» ACTIVITY LIST
[1] Transcribe the stretch of the Pentecost sermon from "May 11, 2008" through "(Common Worship)".
[2] According to the Pentecost sermon, what source is credited for the opening prayer?
[3] Take the Pentecost sermon further, starting after its last sentence.

» SOURCE EXTRACT
______________________________

Feast of Pentecost                          Rev'd Deacon Kathryn Reinhard

Acts 2:1-11                                     Procession, Holy Baptism       John 20:19-23                                  & Solemn High Mass

                                                      May 11, 2008

 

Heavenly Father, you have called us in the Body of your Son Jesus Christ to
continue his work of reconciliation and reveal you to the world: forgive us the
sins which tear us apart; give us the courage to overcome our fears and to seek
that unity which is your gift and your will; through Jesus Christ your Son our
Lord, who is alive and reigns with you, in the unity of the Holy Spirit, one
God, now and forever. Amen.
(Common Worship)

 

I don't know how many of you realize this but today, Pentecost, marks the end of a special cycle of prayer for our Church. This year, it has been suggested in the Anglican Cycle of Prayer that the nine days between Ascension Day and the Feast of Pentecost be set aside as a special time of prayer for the 2008 Lambeth Conference and for the Anglican Communion. The prayer that I just read is the prayer suggested for this period of special intention for the future of our Church.

 

Frankly, I think we could use prayers for more than just nine days.

 

However, I do think there is something theologically significant about holding up this particular period between Ascension and Pentecost as a special time of prayer for the current situation in our global communion. The space between these dates has often troubled me. It is an odd time, a disturbing, liminal, in-between time. In his final gathering with his disciples, Jesus promises that they will soon receive the power of the Holy Spirit who will make them witnesses of Christ in Jerusalem and Judea and Samaria and to the ends of the earth -- who will, in effect, make them a church. And then dramatically, triumphantly, Christ ascends …leaving them… alone….for ten days.

 

Ten days! This is an incredibly long time to wait for gifts of power and peace, particularly for rather skittish group of people who have recently witnessed the brutal execution and spectacular return of their beloved leader. Jesus leaves them! With no proxy, no game plan, no Holy Spirit! Nothing to do but huddle together in upper rooms praying for guidance and help while they wait (and wait and wait) -- ten days they wait for the Spirit, this promised gift which will supposedly make it all better, and show them the way forward.

______________________________

» MATERIAL SHOWN
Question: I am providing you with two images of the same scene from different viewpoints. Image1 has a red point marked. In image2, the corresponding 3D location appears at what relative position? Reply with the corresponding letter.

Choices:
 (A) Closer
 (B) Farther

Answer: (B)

______________________________

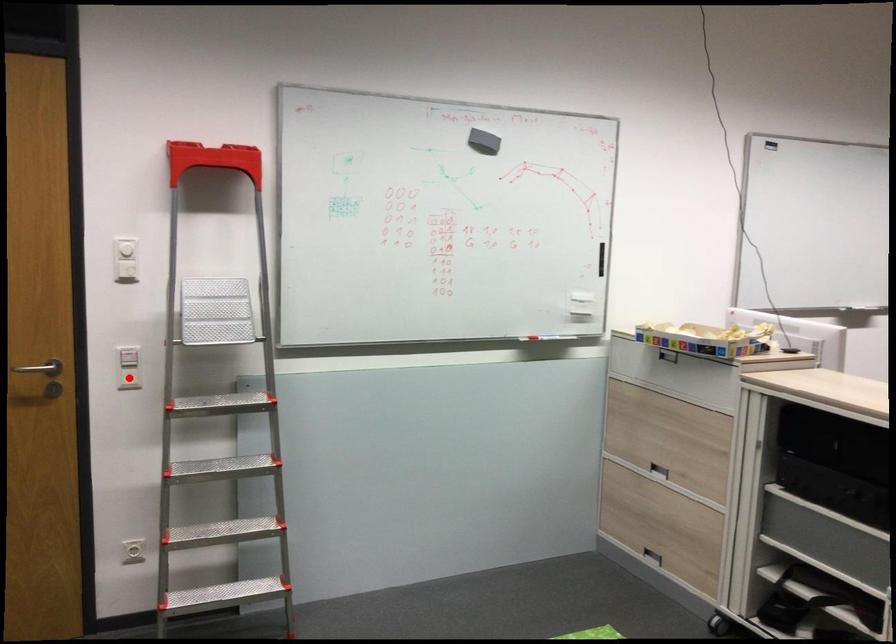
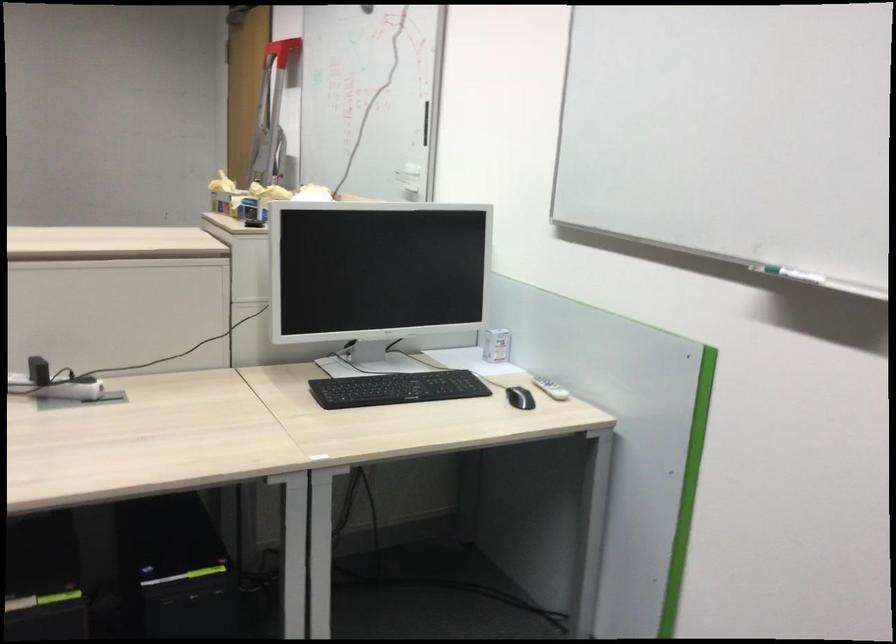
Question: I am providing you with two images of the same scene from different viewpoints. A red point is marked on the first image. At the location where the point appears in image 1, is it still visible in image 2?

______________________________

» ANSWERS
[1]
May 11, 2008

 

Heavenly Father, you have called us in the Body of your Son Jesus Christ to
continue his work of reconciliation and reveal you to the world: forgive us the
sins which tear us apart; give us the courage to overcome our fears and to seek
that unity which is your gift and your will; through Jesus Christ your Son our
Lord, who is alive and reigns with you, in the unity of the Holy Spirit, one
God, now and forever. Amen.
(Common Worship)

[2] Common Worship

[3]
If any of you have ever done much waiting on God you will know that this can be an excruciating time. One chapter of your life is ending, that is certain, but the next has not yet begun. The way has not yet become clear, and so you wait, and wait, and wait, skittish -- huddled in upper rooms -- praying for guidance and help until the Spirit arrives.

 

I'm suggesting that this troubling, liminal space is exactly the space out of which we pray for our Anglican Communion because it is very much the space our Church finds herself in at the moment. But then, what now? Now, that it is Pentecost? Where is our knight in shining armor, racing down like flames from the sky, to save us from ourselves, to give us gifts of peace and power, to show us the way forward and set all things aright?

 

As I have thought and prayed and wrestled internally about the struggles and divisions within our Church over how we understand authority within Scripture, tradition and reason, and about what constitutes a faithful life and witness to the power of God in Christ, again and again I have thought, frankly, with some hopelessness, that its like we're all just speaking different languages.

 

And then this week I read again the story of Pentecost. And after their long, ten days of waiting, what does the Spirit do? How does the Spirit work among this rag-tag group of folks who want nothing better than some consensus, and a strong unifying vision of a way forward?

 

The Spirit causes them to speak in different languages.

 

This was a revelation to me. God does this! God causes us to speak in different languages! Not because God is sadistic, spreading confusion amongst a group of already confused people, but because at the end of the day God really doesn't want us all to be the same. God sees our particularities, our differences, our divisions, and rather than working to erase them and turn us into a homogonous glob of undifferentiated people, on Pentecost the Spirit uses our particularities, the Spirit exploits them, so that all people can hear God speaking in their own language.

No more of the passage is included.